Conrad's modernist literary perspective continues to advance into Woolf's time, as her novels are marked by a post-modernism that exerts its formative pressure, not on historical time as in Conrad's novels, but on the space of ideology and the spatial landscape of Woolf's novels. Conrad demonstrates a need to fix people in time, while Woolf repeals these fixed notions of space in terms of narrative consciousness. In his novels Conrad unsuccessfully attempts to stabilize the binary self through a unified use of chronotopes, while Woolf signals the breakdown of authorial control as her narrative dissolves into a polyphonic chorus of voices.

In Conrad we meet characters who are impoverished, psychologically and ontologically. His characters, including Jim, the romantic dreamer, Kurtz the dehumanized colonist, Verloc the isolated anarchist and Decoud the alienated revolutionary, are each grounded in the corrupted ideology of modernism. Similarly, Woolf's characters, including Septimus' delusional fantasies, Mr. Ramsey's refuge in philosophical flights of imagination, Bernard's howl of pain and Jacob's final self-destruction all testify that no solid core of selfhood and ever be captured. The work of these two authors represent the transition from masculine time to feminine space: Nostromo, centered on Bakhtin's concept of the chronotope, is a novel whose concern with temporality ends in the solipsistic corruption of the self while Waves, centered on Bakhtin's concept of polyphony, is a novel whose concerns with spatiality over time leads to an expansion of consciousness and the overcoming of death as the negation of the self, the limit of the self's existence.

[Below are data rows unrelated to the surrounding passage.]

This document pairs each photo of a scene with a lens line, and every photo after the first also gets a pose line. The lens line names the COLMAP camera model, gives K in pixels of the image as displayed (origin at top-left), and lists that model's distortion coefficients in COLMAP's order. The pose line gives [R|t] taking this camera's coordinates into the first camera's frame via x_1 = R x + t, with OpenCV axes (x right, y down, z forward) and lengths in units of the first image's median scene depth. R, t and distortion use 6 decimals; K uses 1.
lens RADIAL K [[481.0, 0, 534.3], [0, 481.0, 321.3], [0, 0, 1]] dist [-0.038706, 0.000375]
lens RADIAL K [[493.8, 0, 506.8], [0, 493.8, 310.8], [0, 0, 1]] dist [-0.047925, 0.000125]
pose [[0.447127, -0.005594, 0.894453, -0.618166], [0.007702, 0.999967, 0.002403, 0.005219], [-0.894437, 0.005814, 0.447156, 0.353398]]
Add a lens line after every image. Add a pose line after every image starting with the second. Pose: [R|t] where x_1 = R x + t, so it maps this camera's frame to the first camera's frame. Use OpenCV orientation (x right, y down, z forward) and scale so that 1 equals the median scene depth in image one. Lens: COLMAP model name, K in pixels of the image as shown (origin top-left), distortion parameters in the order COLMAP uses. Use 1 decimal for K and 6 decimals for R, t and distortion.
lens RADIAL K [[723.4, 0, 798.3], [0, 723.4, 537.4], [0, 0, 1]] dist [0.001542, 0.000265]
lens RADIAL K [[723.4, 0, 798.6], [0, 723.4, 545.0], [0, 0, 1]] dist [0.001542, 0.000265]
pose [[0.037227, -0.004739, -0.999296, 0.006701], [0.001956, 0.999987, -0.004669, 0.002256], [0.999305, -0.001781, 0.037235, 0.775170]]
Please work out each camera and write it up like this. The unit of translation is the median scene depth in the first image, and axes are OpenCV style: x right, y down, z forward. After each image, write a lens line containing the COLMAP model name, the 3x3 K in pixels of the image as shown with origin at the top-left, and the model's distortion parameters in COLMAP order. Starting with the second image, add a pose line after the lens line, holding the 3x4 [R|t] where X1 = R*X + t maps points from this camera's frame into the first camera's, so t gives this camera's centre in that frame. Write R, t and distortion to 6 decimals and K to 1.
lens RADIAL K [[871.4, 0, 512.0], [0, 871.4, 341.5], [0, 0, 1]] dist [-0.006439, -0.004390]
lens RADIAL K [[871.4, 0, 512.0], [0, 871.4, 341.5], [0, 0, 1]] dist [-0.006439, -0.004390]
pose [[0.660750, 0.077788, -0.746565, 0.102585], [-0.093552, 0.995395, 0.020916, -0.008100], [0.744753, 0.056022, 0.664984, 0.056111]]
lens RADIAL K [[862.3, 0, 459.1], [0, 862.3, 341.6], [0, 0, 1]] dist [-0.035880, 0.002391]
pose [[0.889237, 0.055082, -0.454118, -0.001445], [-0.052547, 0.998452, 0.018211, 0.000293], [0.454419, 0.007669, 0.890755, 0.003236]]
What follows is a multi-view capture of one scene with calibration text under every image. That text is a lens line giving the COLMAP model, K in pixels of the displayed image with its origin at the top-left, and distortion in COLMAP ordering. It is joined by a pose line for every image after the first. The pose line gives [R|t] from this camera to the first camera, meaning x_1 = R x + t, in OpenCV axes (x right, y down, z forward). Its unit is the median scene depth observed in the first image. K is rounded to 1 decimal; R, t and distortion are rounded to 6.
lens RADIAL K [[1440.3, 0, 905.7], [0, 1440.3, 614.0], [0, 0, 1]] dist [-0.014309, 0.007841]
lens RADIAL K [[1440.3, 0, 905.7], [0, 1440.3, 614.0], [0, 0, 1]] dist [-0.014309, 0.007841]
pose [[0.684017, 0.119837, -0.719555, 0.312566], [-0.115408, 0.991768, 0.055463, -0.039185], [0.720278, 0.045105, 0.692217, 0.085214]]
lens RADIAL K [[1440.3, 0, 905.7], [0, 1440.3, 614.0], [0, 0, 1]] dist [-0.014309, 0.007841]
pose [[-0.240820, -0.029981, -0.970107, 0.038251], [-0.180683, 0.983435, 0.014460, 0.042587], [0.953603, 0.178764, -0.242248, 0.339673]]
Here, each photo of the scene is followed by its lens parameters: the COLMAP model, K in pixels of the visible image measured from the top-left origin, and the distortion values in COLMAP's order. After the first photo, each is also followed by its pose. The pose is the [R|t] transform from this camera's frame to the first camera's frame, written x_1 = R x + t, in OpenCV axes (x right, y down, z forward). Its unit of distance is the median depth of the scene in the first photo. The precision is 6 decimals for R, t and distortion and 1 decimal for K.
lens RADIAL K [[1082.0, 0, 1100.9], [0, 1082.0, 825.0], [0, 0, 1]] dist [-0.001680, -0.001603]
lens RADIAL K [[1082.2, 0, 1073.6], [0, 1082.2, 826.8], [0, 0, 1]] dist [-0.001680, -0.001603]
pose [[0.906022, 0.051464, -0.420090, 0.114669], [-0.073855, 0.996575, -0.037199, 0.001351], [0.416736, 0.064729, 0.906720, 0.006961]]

In a dramatic reversal of the poetics of his early modernist texts, the later novels of Joseph Conrad it is seen that the political dimension of the literary text becomes opaque, without the transparency that was once a dominant feature of his work. In the high modernism of Woolf's novels, the once opaque body becomes transparent and, for the first time, enters into consciousness. Conrad's early novels, like Lord, confront the limits of the metaphysical subject, inaugurating modernism with the close of narrative forms like realism and naturalism. What Woolf does in her later novels, especially Waves, mutates Conrad's achievement one step further. She alters the epistemological foundation of modernist narrative by discovering the possibility of psychic reunification and return--a superannuated plot-structure dating back to the romantics--through not modernist temporality, but through a postmodern investigation of the ideology of space. Finally, if one can say that Conrad's modernist text can be seen in terms of chronotopic opposition, then one can also claim that, for Woolf, the polyphonic consciousness of postmodern narrative attempts to overcome the oppositional structure of the literary text.